MIGHT MORE COLLEGES START TO ANNOUNCE THAT THEY ARE GOING TEST-OPTIONAL FOR THE ADMISSION PROCESS FOR STUDENTS APPLYING FOR FALL 2021 AND SPRING 2022?
-- So much uncertainty surrounds the timetable of standardized testing due to the coronavirus that some colleges are looking to unhitch themselves from the SAT and ACT altogether for at least this admission cycle. Going test-optional means that the admission cycle is no longer contingent upon the availability of the SAT and ACT to students in an even and timely manner.

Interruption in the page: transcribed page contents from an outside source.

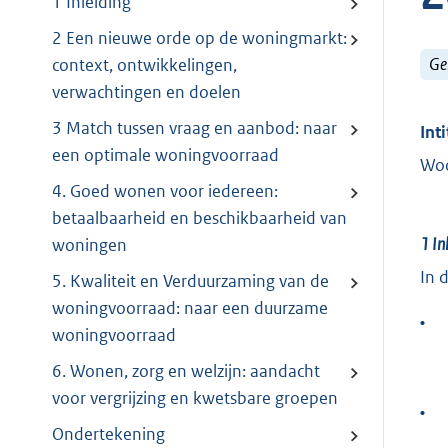
1 Inleiding
2 Een nieuwe orde op de woningmarkt:
Ge
context, ontwikkelingen,
verwachtingen en doelen
3 Match tussen vraag en aanbod: naar
Inti
een optimale woningvoorraad
Woo
4. Goed wonen voor iedereen:
betaalbaarheid en beschikbaarheid van
1
In
woningen
In 
5. Kwaliteit en Verduurzaming van de
woningvoorraad: naar een duurzame
•
woningvoorraad
6. Wonen, zorg en welzijn: aandacht
voor vergrijzing en kwetsbare groepen
•
Ondertekening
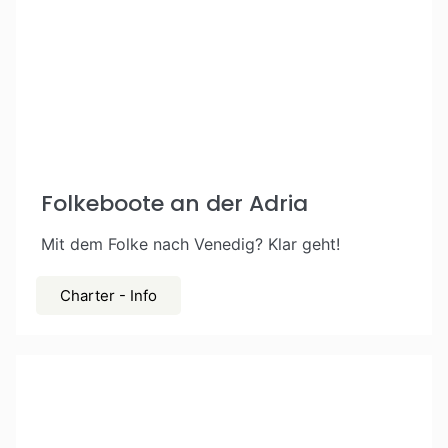
Folkeboote an der Adria
Mit dem Folke nach Venedig? Klar geht!
Charter - Info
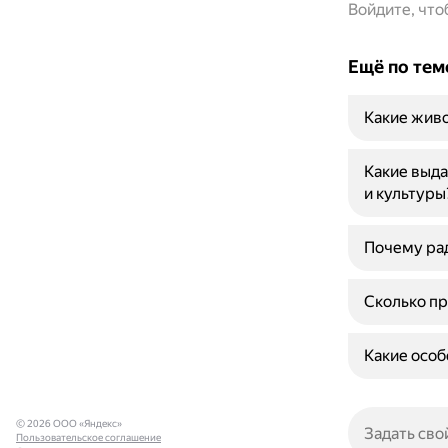
Войдите, чт
Ещё по тем
Какие живо
Какие выда
и культуры
Почему рад
Сколько пр
Какие особ
© 2026 ООО «Яндекс»
Пользовательское соглашение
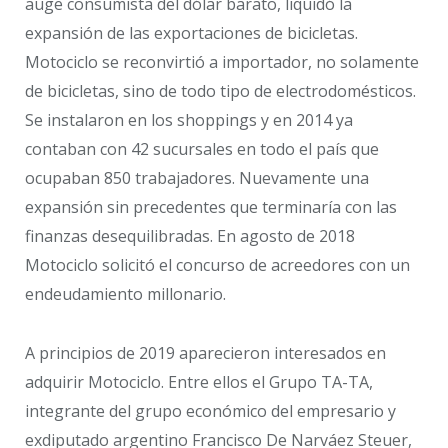
auge consumista del dólar barato, liquidó la
expansión de las exportaciones de bicicletas.
Motociclo se reconvirtió a importador, no solamente
de bicicletas, sino de todo tipo de electrodomésticos.
Se instalaron en los shoppings y en 2014 ya
contaban con 42 sucursales en todo el país que
ocupaban 850 trabajadores. Nuevamente una
expansión sin precedentes que terminaría con las
finanzas desequilibradas. En agosto de 2018
Motociclo solicitó el concurso de acreedores con un
endeudamiento millonario.
A principios de 2019 aparecieron interesados en
adquirir Motociclo. Entre ellos el Grupo TA-TA,
integrante del grupo económico del empresario y
exdiputado argentino Francisco De Narváez Steuer,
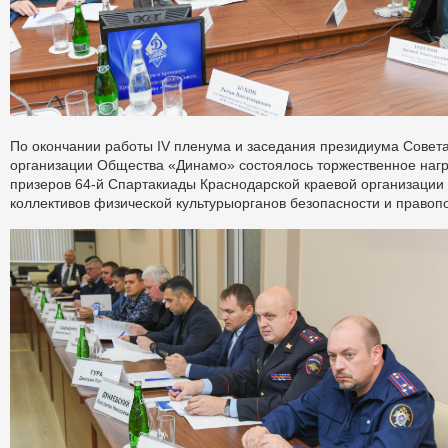
По окончании работы IV пленума и заседания президиума Совет
организации Общества «Динамо» состоялось торжественное наг
призеров 64-й Спартакиады Краснодарской краевой организаци
коллективов физической культурыорганов безопасности и правоп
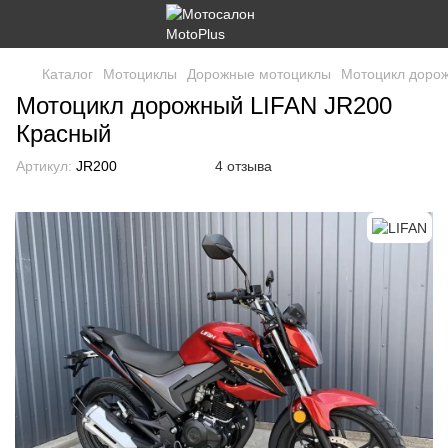
Каталог
Мотоциклы
Дорожные мотоциклы
Мотоцикл доро
Мотоцикл дорожный LIFAN JR200
Красный
Артикул:
JR200
4 отзыва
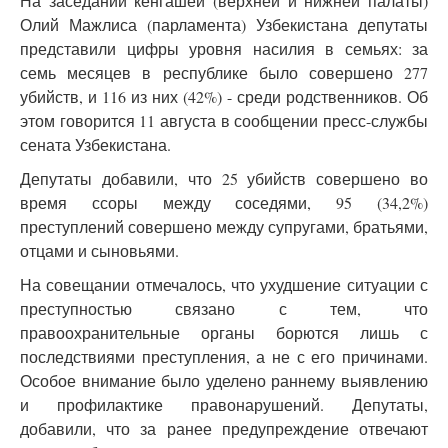
На заседании кенгашей (верхней и нижней палаты)
Олий Мажлиса (парламента) Узбекистана депутаты
представили цифры уровня насилия в семьях: за
семь месяцев в республике было совершено 277
убийств, и 116 из них (42%) - среди родственников. Об
этом говорится 11 августа в сообщении пресс-службы
сената Узбекистана.
Депутаты добавили, что 25 убийств совершено во
время ссоры между соседями, 95 (34,2%)
преступлений совершено между супругами, братьями,
отцами и сыновьями.
На совещании отмечалось, что ухудшение ситуации с
преступностью связано с тем, что
правоохранительные органы борются лишь с
последствиями преступления, а не с его причинами.
Особое внимание было уделено раннему выявлению
и профилактике правонарушений. Депутаты,
добавили, что за ранее предупреждение отвечают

-- What most people don’t understand is how small a role the SAT and ACT already play in the admission process for mid-sized and small colleges (all the Ivies, Catholic colleges, and other private colleges in the US). The SAT and ACT are used more as an initial cut line than actual criteria during the consideration process. The holistic approach employed by essentially all colleges that are approximately 5000 undergraduate students and under does not return to the SAT or ACT after the applicant has cleared that first cut. Although the high school GPA is the most important number in the application, admissions for the private colleges in America is not a numbers game. It is a balanced consideration of the identity and mental workings of applicants and the breadth of the ripples they have made and will continue to make in the communities they belong to. It is for this reason that 15% of American colleges had gone Test Optional before the coronavirus. If colleges are small enough to have the manpower in admissions to evaluate applicants in a holistic vs algorithmic way, they will be the most likely to take the step to leave ACT and SAT numbers out for this admission cycle, as Boston University has recently decided to do, or for a multiple year trial, as Tufts recently announced.
SHOULD HIGH SCHOOL JUNIORS STILL PLAN TO TAKE THE TEST?
-- In college consulting speak, “Optional” means “Your competition did it.” For this reason, we are advising our students to prep and achieve their career highs on SAT and ACT regardless of colleges going test-optional so that they have yet another way to demonstrate their prowess outside the bounds of their high schools, in the national arena. Advice on this will change in future years if most colleges shift to and stick with Test Optional. If Test Optional becomes the Status Quo then it will follow that the SAT will be taken by a much smaller, more competitive sampling of students which will skew the percentages and curves on the test, and so experts may advise an ever-shrinking profile of students to take the SAT, similar to what they do with the Math Level 2 SAT Subject Test on which an 800 out of 800 is only the 78th percentile (22% of test takers tie with perfect scores.)
WHAT IS THE BEST WAY TO NAVIGATE VIRTUAL LEARNING?
-- Possible elimination of the SAT and ACT from the admission process will increase the emphasis on the already important GPA. The College Board has already released word that AP testing will proceed this spring with testing administered to students at home. This means that although the schools are rightly pushing the happy, positive message that we are taking it one day at a time and just do your best with remote learning, juniors are going to have to get out the hustle, and rise to the challenge of maintaining a high-level of learning from home with little support. The experts' advice: Don’t slack; you still need your AP exams to be great; and your GPA is more important than ever.